_Work request_
Your reply should hold every record exactly as given, with no pictures in it.

_Data section_
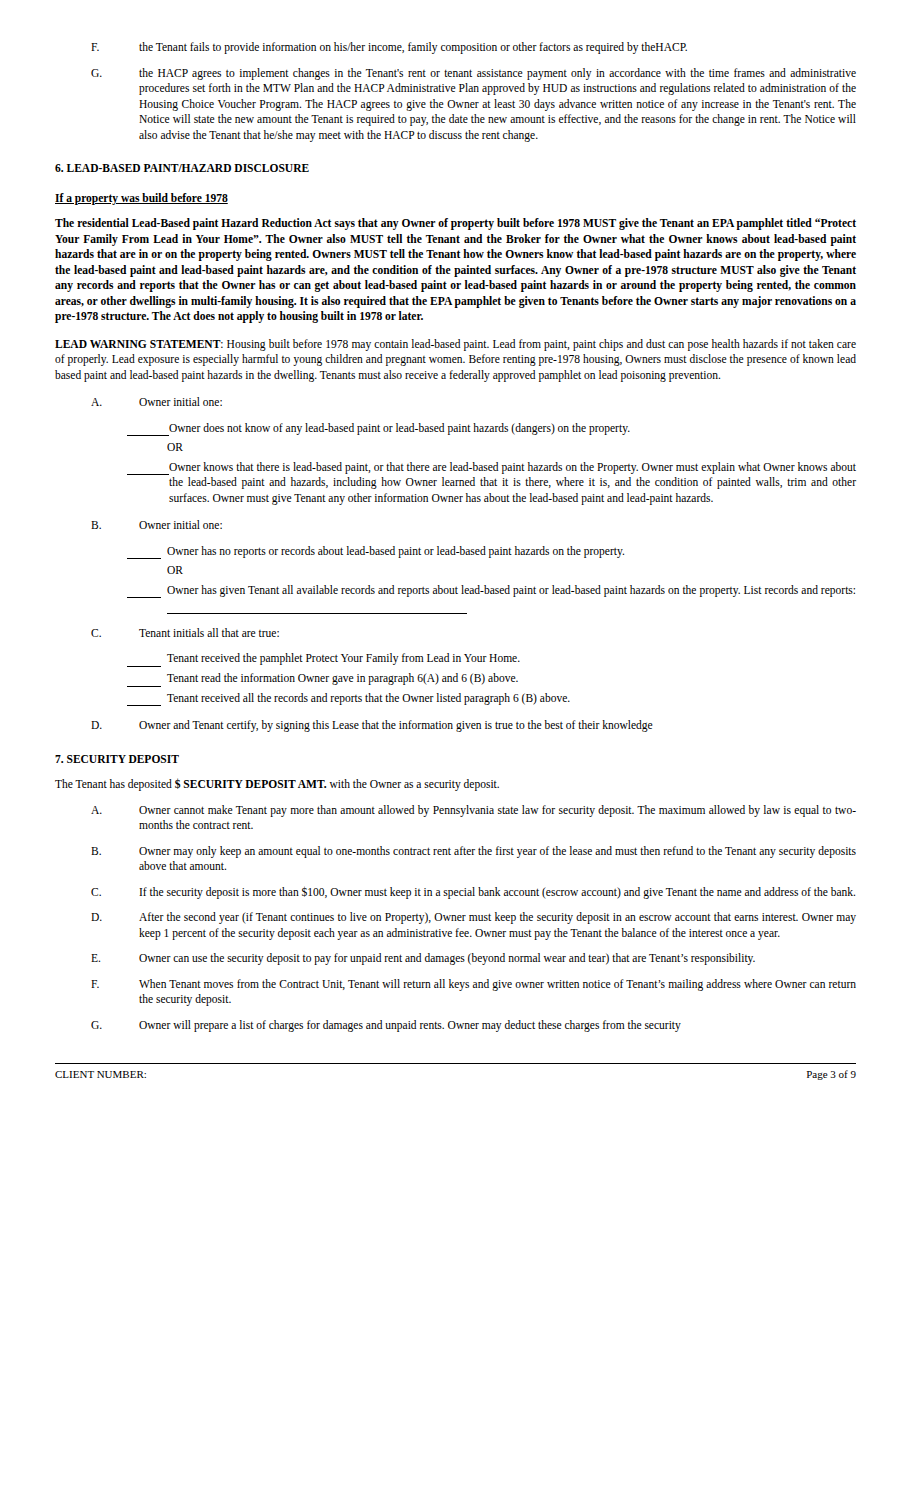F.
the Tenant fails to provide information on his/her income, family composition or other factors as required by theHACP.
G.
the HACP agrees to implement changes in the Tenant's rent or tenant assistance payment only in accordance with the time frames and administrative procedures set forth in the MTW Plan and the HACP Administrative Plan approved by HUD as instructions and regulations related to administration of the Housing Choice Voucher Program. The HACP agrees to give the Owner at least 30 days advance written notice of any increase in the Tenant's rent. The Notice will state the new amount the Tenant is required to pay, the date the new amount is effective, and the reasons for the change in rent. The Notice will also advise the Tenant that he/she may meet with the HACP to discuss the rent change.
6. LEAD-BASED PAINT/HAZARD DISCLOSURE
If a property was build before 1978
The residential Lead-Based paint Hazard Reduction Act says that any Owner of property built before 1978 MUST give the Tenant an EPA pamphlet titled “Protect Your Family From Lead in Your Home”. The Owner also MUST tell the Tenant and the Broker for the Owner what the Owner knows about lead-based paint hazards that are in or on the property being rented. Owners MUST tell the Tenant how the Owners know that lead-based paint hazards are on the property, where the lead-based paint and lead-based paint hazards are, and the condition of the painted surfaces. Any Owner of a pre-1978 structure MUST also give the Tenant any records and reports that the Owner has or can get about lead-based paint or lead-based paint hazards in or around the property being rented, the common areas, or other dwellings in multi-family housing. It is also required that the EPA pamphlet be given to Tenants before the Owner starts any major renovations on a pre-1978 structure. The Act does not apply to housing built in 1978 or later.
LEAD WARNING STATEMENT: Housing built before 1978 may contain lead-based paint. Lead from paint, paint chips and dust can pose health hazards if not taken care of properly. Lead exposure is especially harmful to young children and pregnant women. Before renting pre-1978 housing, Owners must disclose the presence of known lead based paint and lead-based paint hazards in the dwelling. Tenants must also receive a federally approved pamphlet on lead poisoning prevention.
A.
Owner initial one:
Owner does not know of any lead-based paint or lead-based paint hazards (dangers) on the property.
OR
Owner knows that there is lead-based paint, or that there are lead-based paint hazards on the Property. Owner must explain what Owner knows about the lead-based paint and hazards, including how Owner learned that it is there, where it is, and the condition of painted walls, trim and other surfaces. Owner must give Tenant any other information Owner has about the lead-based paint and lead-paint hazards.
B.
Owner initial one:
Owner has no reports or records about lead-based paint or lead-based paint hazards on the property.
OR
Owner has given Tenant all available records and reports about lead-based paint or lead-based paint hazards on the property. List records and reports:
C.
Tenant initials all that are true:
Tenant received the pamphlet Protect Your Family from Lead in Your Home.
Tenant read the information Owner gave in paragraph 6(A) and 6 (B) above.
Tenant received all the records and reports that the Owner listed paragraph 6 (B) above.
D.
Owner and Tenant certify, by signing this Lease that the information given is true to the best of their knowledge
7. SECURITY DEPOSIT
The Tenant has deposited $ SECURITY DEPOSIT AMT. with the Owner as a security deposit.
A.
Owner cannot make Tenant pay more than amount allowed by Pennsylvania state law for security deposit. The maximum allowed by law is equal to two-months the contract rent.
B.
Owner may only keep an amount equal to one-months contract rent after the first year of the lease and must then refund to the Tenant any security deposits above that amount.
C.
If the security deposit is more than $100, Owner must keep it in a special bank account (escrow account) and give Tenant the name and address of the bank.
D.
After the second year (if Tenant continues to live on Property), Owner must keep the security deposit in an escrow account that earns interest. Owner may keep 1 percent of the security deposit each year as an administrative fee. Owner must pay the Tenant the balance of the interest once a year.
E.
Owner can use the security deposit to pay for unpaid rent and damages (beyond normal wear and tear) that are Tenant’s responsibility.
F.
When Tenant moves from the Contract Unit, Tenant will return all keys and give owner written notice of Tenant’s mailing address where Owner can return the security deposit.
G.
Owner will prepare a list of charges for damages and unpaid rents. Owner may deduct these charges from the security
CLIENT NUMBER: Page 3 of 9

_Reply to the task_
F.
the Tenant fails to provide information on his/her income, family composition or other factors as required by theHACP.
G.
the HACP agrees to implement changes in the Tenant's rent or tenant assistance payment only in accordance with the time frames and administrative procedures set forth in the MTW Plan and the HACP Administrative Plan approved by HUD as instructions and regulations related to administration of the Housing Choice Voucher Program. The HACP agrees to give the Owner at least 30 days advance written notice of any increase in the Tenant's rent. The Notice will state the new amount the Tenant is required to pay, the date the new amount is effective, and the reasons for the change in rent. The Notice will also advise the Tenant that he/she may meet with the HACP to discuss the rent change.
6. LEAD-BASED PAINT/HAZARD DISCLOSURE
If a property was build before 1978
The residential Lead-Based paint Hazard Reduction Act says that any Owner of property built before 1978 MUST give the Tenant an EPA pamphlet titled “Protect Your Family From Lead in Your Home”. The Owner also MUST tell the Tenant and the Broker for the Owner what the Owner knows about lead-based paint hazards that are in or on the property being rented. Owners MUST tell the Tenant how the Owners know that lead-based paint hazards are on the property, where the lead-based paint and lead-based paint hazards are, and the condition of the painted surfaces. Any Owner of a pre-1978 structure MUST also give the Tenant any records and reports that the Owner has or can get about lead-based paint or lead-based paint hazards in or around the property being rented, the common areas, or other dwellings in multi-family housing. It is also required that the EPA pamphlet be given to Tenants before the Owner starts any major renovations on a pre-1978 structure. The Act does not apply to housing built in 1978 or later.
LEAD WARNING STATEMENT: Housing built before 1978 may contain lead-based paint. Lead from paint, paint chips and dust can pose health hazards if not taken care of properly. Lead exposure is especially harmful to young children and pregnant women. Before renting pre-1978 housing, Owners must disclose the presence of known lead based paint and lead-based paint hazards in the dwelling. Tenants must also receive a federally approved pamphlet on lead poisoning prevention.
A.
Owner initial one:
Owner does not know of any lead-based paint or lead-based paint hazards (dangers) on the property.
OR
Owner knows that there is lead-based paint, or that there are lead-based paint hazards on the Property. Owner must explain what Owner knows about the lead-based paint and hazards, including how Owner learned that it is there, where it is, and the condition of painted walls, trim and other surfaces. Owner must give Tenant any other information Owner has about the lead-based paint and lead-paint hazards.
B.
Owner initial one:
Owner has no reports or records about lead-based paint or lead-based paint hazards on the property.
OR
Owner has given Tenant all available records and reports about lead-based paint or lead-based paint hazards on the property. List records and reports:
C.
Tenant initials all that are true:
Tenant received the pamphlet Protect Your Family from Lead in Your Home.
Tenant read the information Owner gave in paragraph 6(A) and 6 (B) above.
Tenant received all the records and reports that the Owner listed paragraph 6 (B) above.
D.
Owner and Tenant certify, by signing this Lease that the information given is true to the best of their knowledge
7. SECURITY DEPOSIT
The Tenant has deposited $ SECURITY DEPOSIT AMT. with the Owner as a security deposit.
A.
Owner cannot make Tenant pay more than amount allowed by Pennsylvania state law for security deposit. The maximum allowed by law is equal to two-months the contract rent.
B.
Owner may only keep an amount equal to one-months contract rent after the first year of the lease and must then refund to the Tenant any security deposits above that amount.
C.
If the security deposit is more than $100, Owner must keep it in a special bank account (escrow account) and give Tenant the name and address of the bank.
D.
After the second year (if Tenant continues to live on Property), Owner must keep the security deposit in an escrow account that earns interest. Owner may keep 1 percent of the security deposit each year as an administrative fee. Owner must pay the Tenant the balance of the interest once a year.
E.
Owner can use the security deposit to pay for unpaid rent and damages (beyond normal wear and tear) that are Tenant’s responsibility.
F.
When Tenant moves from the Contract Unit, Tenant will return all keys and give owner written notice of Tenant’s mailing address where Owner can return the security deposit.
G.
Owner will prepare a list of charges for damages and unpaid rents. Owner may deduct these charges from the security
CLIENT NUMBER: Page 3 of 9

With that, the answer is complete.